The Property Appraisal and Valuation Equity (PAVE) Task Force recently released an Action Plan that outlines the historical role of racism in the valuation of residential property, examines the forms of bias that can impact property valuation, and describes affirmative steps federal agencies will take to advance equity in the appraisal process. In June 2021, President Biden announced the creation of the PAVE Task Force, an interagency task force comprised of thirteen federal agencies and offices tasked to “evaluate the causes, extent, and consequences of appraisal bias,” and create recommendations to tackle racial and ethnic bias in home valuations.
The PAVE Action Plan provides historical context for existing problems associated with inequitable property valuation and describes how discriminatory governmental policies have contributed to a gap in valuation between homes in communities of color and predominately white neighborhoods. The Action Plan details how undervalued appraisals harm both buyer and seller, potentially preventing prospective buyers from purchasing homes and resulting in a reduction of seller’s financial gains, which may in turn impact their ability to purchase their next home. Further, low appraisals can lead to persistent undervaluation in communities of color, as each lower purchase price becomes a potential comparable used by future appraisers.

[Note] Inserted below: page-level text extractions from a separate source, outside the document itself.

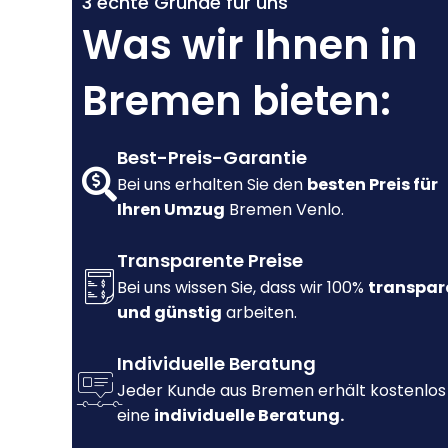
3 echte Gründe für uns
Was wir Ihnen in
Bremen bieten:
Best-Preis-Garantie
Bei uns erhalten Sie den
besten Preis für
Ihren Umzug
Bremen Venlo.
Transparente Preise
Bei uns wissen Sie, dass wir 100%
transpar
und günstig
arbeiten.
Individuelle Beratung
Jeder Kunde aus Bremen erhält kostenlos
eine
individuelle Beratung.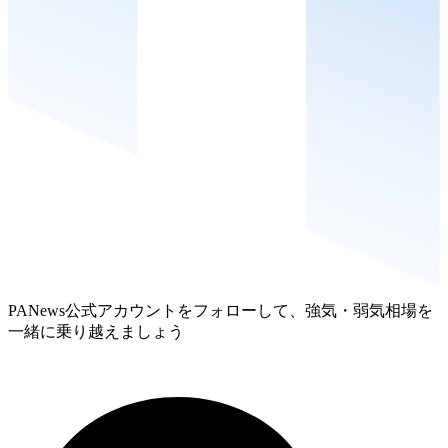
PANews公式アカウントをフォローして、強気・弱気相場を
一緒に乗り越えましょう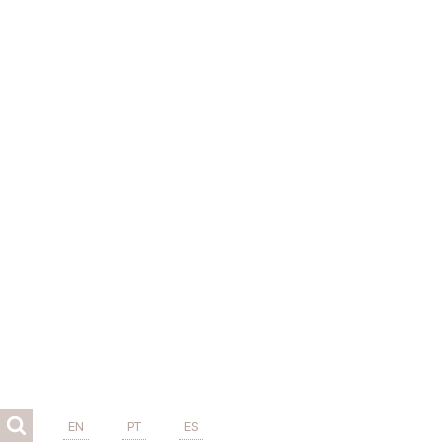
EN
PT
ES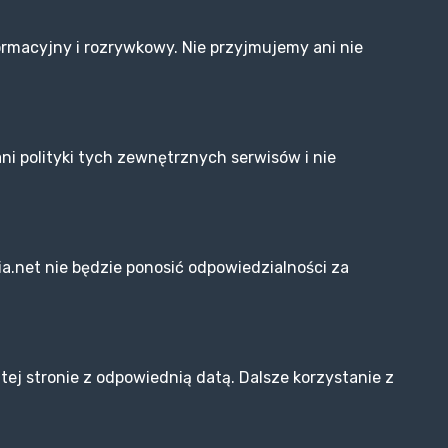
ormacyjny i rozrywkowy. Nie przyjmujemy ani nie
ni polityki tych zewnętrznych serwisów i nie
a.net nie będzie ponosić odpowiedzialności za
 stronie z odpowiednią datą. Dalsze korzystanie z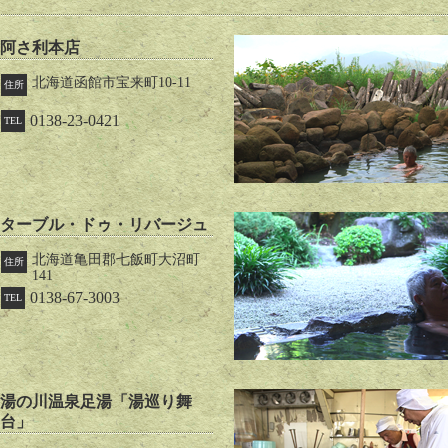
阿さ利本店
北海道函館市宝来町10-11
住所
0138-23-0421
TEL
ターブル・ドゥ・リバージュ
北海道亀田郡七飯町大沼町
住所
141
0138-67-3003
TEL
湯の川温泉足湯「湯巡り舞
台」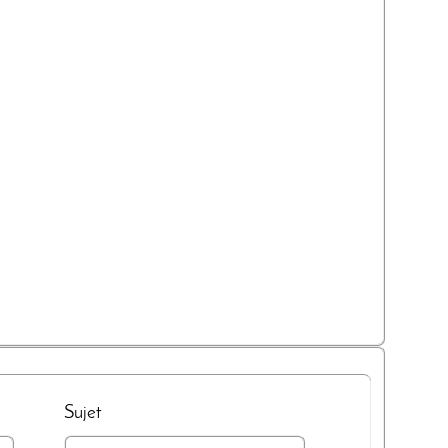
Sujet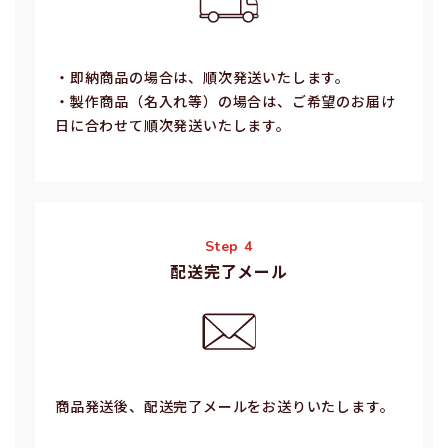
・即納商品の場合は、順次発送いたします。
・製作商品（名⼊れ等）の場合は、ご希望のお届け
⽇に合わせて順次発送いたします。
Step 4
配送完了メール
商品発送後、配送完了メールをお送りいたします。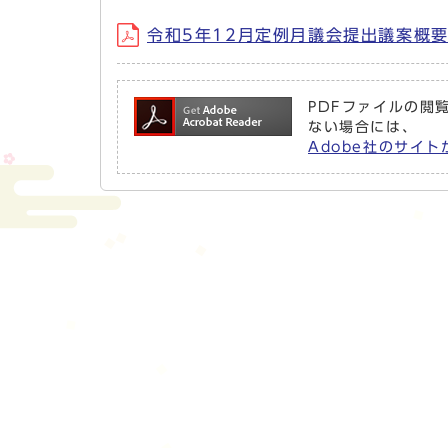
令和5年12月定例月議会提出議案概要（1
PDFファイルの閲覧
ない場合には、
Adobe社のサイト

The Action Plan goes on to outline a number of commitments the Task Force has agreed upon, including but not limited to: (i) addressing potential bias in the use of technology-based valuation tools through rulemaking; (ii) expanding regulatory agency examination procedures of mortgage lenders to include identification of patterns of appraisal bias; (iii) requiring appraisal anti-bias, fair housing, and fair lending training for all appraisers who conduct appraisals for federal programs; (iv) incorporating appraisal bias information into first-time homebuyer education courses; and (v) developing a data-sharing arrangement among all relevant government agencies and pursing joint strategies to make appraisal data more available and to better enable enforcement related to appraisal bias.

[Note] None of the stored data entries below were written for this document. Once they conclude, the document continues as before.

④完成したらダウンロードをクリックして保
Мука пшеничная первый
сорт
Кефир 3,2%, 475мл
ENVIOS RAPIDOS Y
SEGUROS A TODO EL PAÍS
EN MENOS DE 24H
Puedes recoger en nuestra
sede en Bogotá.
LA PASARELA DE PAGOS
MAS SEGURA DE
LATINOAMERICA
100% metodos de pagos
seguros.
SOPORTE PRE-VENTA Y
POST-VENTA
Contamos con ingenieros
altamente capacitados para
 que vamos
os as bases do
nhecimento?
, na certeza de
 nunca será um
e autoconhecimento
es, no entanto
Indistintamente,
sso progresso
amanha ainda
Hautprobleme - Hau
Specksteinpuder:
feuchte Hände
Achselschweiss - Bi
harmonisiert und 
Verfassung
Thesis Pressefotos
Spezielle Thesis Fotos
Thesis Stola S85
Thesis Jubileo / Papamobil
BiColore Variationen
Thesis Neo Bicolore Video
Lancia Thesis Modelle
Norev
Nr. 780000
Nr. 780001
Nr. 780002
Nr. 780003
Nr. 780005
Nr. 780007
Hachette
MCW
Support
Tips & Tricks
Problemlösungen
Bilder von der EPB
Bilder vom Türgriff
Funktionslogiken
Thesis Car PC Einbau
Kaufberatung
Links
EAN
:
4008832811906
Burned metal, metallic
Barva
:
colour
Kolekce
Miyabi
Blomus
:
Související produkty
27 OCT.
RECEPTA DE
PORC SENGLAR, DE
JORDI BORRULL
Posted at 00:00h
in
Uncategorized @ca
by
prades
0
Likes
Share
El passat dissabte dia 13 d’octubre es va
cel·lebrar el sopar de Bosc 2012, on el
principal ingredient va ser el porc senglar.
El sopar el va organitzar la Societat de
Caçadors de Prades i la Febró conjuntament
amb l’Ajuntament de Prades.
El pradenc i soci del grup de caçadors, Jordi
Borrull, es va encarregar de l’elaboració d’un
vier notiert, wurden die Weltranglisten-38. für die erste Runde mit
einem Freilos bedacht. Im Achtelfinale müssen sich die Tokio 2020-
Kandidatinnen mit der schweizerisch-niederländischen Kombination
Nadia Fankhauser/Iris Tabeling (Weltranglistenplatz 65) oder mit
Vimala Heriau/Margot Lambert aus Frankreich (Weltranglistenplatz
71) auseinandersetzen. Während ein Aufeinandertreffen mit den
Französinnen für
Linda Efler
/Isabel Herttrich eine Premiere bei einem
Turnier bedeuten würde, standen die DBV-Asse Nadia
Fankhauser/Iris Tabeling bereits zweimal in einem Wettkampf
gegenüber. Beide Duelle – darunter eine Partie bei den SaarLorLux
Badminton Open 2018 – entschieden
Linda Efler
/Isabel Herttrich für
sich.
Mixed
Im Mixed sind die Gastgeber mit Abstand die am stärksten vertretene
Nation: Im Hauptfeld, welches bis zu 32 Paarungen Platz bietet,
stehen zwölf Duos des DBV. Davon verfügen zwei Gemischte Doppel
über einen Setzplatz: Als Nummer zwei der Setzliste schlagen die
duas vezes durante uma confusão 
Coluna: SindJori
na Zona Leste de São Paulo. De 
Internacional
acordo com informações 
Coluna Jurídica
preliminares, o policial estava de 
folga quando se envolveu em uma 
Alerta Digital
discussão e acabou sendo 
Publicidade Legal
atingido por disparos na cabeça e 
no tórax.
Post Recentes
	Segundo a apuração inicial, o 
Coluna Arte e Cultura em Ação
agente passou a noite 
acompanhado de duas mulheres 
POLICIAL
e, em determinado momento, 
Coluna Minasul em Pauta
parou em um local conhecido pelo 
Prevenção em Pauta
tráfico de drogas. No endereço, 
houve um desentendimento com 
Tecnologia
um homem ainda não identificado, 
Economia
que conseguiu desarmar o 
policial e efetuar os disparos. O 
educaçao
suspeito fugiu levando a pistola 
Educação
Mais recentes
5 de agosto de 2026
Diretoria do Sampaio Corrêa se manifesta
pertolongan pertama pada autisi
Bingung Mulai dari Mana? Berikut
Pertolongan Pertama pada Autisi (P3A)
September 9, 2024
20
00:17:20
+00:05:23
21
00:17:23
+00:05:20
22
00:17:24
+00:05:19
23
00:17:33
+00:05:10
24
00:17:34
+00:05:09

CFPB Director Rohit Chopra issued a statement reaffirming the importance of the PAVE Task Force, stating “[d]iscriminatory home valuations, whether computed by an algorithm or conducted in-person, undermine longstanding goals for fair housing and fair lending across our country.” Chopra further expressed that the CFPB will be “closely scrutinizing the work of The Appraisal Foundation, which wields enormous power to set standards and levy fees on the professional appraiser community,” and that the CFPB will be working with federal financial regulators to “implement a dormant authority in federal law to ensure algorithmic valuations are fair and accurate.”
The thirteen federal agencies and offices of the PAVE Task Force include the following: HUD; White House Domestic Policy Council; FFIEC Appraisal Subcommittee; Federal Reserve Board; CFPB; FDIC; FHFA; NCUA; OCC; Department of Agriculture; Department of Justice; Department of Labor; and the VA. WBK previously covered FHA updates to appraisal requirements to address discrimination here.